Brief:
A single number is required: how many lines in the data below contain "vase".

Records provided:
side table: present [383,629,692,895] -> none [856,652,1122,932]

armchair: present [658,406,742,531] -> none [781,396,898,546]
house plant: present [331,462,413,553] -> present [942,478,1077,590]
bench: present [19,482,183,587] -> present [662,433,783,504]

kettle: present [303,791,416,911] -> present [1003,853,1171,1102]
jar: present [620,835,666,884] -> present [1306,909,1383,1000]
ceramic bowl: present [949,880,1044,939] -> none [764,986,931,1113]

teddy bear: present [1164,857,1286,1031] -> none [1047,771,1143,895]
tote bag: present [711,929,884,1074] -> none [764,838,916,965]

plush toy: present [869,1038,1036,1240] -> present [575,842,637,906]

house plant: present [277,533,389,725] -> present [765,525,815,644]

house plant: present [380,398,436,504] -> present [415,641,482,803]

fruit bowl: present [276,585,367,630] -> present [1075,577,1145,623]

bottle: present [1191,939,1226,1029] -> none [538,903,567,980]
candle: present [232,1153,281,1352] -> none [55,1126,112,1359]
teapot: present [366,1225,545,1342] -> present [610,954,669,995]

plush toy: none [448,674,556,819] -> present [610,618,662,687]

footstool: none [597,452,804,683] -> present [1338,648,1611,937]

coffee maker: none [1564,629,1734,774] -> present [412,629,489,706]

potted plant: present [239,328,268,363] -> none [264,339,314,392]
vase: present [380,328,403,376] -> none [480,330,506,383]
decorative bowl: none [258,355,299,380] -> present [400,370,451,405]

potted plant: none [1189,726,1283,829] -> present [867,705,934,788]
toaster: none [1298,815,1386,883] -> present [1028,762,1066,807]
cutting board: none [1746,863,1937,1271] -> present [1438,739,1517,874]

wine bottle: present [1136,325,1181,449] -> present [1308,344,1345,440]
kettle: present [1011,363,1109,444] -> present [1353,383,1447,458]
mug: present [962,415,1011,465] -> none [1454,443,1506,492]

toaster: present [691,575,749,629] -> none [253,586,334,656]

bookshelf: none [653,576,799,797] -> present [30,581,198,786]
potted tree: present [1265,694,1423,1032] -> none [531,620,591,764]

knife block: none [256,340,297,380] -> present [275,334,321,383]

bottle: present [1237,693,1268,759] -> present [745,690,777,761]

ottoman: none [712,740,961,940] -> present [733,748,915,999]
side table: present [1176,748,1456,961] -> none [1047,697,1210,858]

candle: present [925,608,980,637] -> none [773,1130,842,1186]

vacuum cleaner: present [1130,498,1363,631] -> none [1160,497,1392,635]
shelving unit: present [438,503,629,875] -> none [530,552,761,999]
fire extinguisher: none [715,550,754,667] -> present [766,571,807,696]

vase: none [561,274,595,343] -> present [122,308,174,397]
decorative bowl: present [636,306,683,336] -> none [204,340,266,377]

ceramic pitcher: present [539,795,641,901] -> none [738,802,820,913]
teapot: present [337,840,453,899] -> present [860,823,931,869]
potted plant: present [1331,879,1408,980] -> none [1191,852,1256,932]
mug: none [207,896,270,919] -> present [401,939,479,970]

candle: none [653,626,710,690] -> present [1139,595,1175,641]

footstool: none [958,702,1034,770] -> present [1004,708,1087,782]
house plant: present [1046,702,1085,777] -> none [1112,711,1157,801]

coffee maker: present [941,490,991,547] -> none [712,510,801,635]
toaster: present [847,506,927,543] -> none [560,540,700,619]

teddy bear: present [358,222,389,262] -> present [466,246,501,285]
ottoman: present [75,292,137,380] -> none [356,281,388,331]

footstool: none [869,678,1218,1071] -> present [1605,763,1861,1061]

Response for this exercise:
2